Dataset entries —
--------------------

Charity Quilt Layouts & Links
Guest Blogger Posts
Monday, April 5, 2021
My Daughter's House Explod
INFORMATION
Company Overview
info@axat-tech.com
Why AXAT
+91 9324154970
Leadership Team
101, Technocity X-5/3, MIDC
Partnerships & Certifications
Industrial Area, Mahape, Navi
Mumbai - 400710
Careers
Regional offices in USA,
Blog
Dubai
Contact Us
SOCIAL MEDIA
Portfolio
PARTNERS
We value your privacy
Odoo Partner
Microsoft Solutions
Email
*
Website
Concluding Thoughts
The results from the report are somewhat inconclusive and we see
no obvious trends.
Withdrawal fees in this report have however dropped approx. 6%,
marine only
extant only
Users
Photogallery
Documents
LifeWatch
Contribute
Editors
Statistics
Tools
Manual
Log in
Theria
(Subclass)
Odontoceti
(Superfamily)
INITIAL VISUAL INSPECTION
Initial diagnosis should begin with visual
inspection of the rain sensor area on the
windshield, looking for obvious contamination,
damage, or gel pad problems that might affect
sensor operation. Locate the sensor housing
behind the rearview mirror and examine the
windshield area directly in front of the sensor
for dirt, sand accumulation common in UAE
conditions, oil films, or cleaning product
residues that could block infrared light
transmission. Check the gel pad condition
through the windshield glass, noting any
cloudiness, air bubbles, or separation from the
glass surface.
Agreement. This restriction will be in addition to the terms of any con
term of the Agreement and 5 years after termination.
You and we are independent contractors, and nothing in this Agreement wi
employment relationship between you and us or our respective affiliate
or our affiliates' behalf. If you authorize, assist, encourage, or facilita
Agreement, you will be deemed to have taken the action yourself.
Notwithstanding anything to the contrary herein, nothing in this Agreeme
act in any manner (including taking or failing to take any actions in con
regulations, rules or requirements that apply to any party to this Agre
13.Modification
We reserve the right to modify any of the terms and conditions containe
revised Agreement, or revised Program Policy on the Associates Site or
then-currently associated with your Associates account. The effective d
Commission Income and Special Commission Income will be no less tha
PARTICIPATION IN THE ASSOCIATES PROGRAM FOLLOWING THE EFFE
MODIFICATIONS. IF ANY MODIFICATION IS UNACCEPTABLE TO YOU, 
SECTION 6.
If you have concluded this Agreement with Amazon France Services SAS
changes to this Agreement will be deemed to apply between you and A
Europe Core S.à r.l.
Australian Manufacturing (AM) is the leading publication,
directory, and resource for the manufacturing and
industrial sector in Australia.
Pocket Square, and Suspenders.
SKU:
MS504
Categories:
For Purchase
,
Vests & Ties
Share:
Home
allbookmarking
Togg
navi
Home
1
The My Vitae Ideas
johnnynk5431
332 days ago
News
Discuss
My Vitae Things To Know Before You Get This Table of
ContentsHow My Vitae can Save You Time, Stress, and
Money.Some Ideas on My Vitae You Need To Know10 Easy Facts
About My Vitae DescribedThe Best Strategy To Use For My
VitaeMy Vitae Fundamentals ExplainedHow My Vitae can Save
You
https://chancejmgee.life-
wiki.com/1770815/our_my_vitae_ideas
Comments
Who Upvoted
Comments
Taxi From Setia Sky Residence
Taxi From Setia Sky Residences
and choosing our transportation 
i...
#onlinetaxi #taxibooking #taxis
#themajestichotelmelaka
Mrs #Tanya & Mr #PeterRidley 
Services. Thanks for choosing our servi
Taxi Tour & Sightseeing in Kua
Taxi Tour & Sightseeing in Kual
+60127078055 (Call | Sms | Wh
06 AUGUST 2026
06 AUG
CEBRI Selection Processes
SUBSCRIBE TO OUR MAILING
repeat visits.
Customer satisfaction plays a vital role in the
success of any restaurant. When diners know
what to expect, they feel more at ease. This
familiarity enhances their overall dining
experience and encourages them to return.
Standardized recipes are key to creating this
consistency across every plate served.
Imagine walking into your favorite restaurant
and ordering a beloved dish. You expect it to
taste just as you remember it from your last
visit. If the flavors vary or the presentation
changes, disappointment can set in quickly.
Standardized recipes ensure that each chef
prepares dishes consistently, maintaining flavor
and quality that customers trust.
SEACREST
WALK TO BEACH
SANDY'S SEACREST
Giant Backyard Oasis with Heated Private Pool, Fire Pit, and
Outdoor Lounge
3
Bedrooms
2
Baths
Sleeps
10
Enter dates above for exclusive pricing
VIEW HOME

--------------------

What you will do — Reproduce the text of every record, swapping each "windshield" for "windscreen" and leaving everything else unchanged.

Solved exercise —
Charity Quilt Layouts & Links
Guest Blogger Posts
Monday, April 5, 2021
My Daughter's House Explod
INFORMATION
Company Overview
info@axat-tech.com
Why AXAT
+91 9324154970
Leadership Team
101, Technocity X-5/3, MIDC
Partnerships & Certifications
Industrial Area, Mahape, Navi
Mumbai - 400710
Careers
Regional offices in USA,
Blog
Dubai
Contact Us
SOCIAL MEDIA
Portfolio
PARTNERS
We value your privacy
Odoo Partner
Microsoft Solutions
Email
*
Website
Concluding Thoughts
The results from the report are somewhat inconclusive and we see
no obvious trends.
Withdrawal fees in this report have however dropped approx. 6%,
marine only
extant only
Users
Photogallery
Documents
LifeWatch
Contribute
Editors
Statistics
Tools
Manual
Log in
Theria
(Subclass)
Odontoceti
(Superfamily)
INITIAL VISUAL INSPECTION
Initial diagnosis should begin with visual
inspection of the rain sensor area on the
windscreen, looking for obvious contamination,
damage, or gel pad problems that might affect
sensor operation. Locate the sensor housing
behind the rearview mirror and examine the
windscreen area directly in front of the sensor
for dirt, sand accumulation common in UAE
conditions, oil films, or cleaning product
residues that could block infrared light
transmission. Check the gel pad condition
through the windscreen glass, noting any
cloudiness, air bubbles, or separation from the
glass surface.
Agreement. This restriction will be in addition to the terms of any con
term of the Agreement and 5 years after termination.
You and we are independent contractors, and nothing in this Agreement wi
employment relationship between you and us or our respective affiliate
or our affiliates' behalf. If you authorize, assist, encourage, or facilita
Agreement, you will be deemed to have taken the action yourself.
Notwithstanding anything to the contrary herein, nothing in this Agreeme
act in any manner (including taking or failing to take any actions in con
regulations, rules or requirements that apply to any party to this Agre
13.Modification
We reserve the right to modify any of the terms and conditions containe
revised Agreement, or revised Program Policy on the Associates Site or
then-currently associated with your Associates account. The effective d
Commission Income and Special Commission Income will be no less tha
PARTICIPATION IN THE ASSOCIATES PROGRAM FOLLOWING THE EFFE
MODIFICATIONS. IF ANY MODIFICATION IS UNACCEPTABLE TO YOU, 
SECTION 6.
If you have concluded this Agreement with Amazon France Services SAS
changes to this Agreement will be deemed to apply between you and A
Europe Core S.à r.l.
Australian Manufacturing (AM) is the leading publication,
directory, and resource for the manufacturing and
industrial sector in Australia.
Pocket Square, and Suspenders.
SKU:
MS504
Categories:
For Purchase
,
Vests & Ties
Share:
Home
allbookmarking
Togg
navi
Home
1
The My Vitae Ideas
johnnynk5431
332 days ago
News
Discuss
My Vitae Things To Know Before You Get This Table of
ContentsHow My Vitae can Save You Time, Stress, and
Money.Some Ideas on My Vitae You Need To Know10 Easy Facts
About My Vitae DescribedThe Best Strategy To Use For My
VitaeMy Vitae Fundamentals ExplainedHow My Vitae can Save
You
https://chancejmgee.life-
wiki.com/1770815/our_my_vitae_ideas
Comments
Who Upvoted
Comments
Taxi From Setia Sky Residence
Taxi From Setia Sky Residences
and choosing our transportation 
i...
#onlinetaxi #taxibooking #taxis
#themajestichotelmelaka
Mrs #Tanya & Mr #PeterRidley 
Services. Thanks for choosing our servi
Taxi Tour & Sightseeing in Kua
Taxi Tour & Sightseeing in Kual
+60127078055 (Call | Sms | Wh
06 AUGUST 2026
06 AUG
CEBRI Selection Processes
SUBSCRIBE TO OUR MAILING
repeat visits.
Customer satisfaction plays a vital role in the
success of any restaurant. When diners know
what to expect, they feel more at ease. This
familiarity enhances their overall dining
experience and encourages them to return.
Standardized recipes are key to creating this
consistency across every plate served.
Imagine walking into your favorite restaurant
and ordering a beloved dish. You expect it to
taste just as you remember it from your last
visit. If the flavors vary or the presentation
changes, disappointment can set in quickly.
Standardized recipes ensure that each chef
prepares dishes consistently, maintaining flavor
and quality that customers trust.
SEACREST
WALK TO BEACH
SANDY'S SEACREST
Giant Backyard Oasis with Heated Private Pool, Fire Pit, and
Outdoor Lounge
3
Bedrooms
2
Baths
Sleeps
10
Enter dates above for exclusive pricing
VIEW HOME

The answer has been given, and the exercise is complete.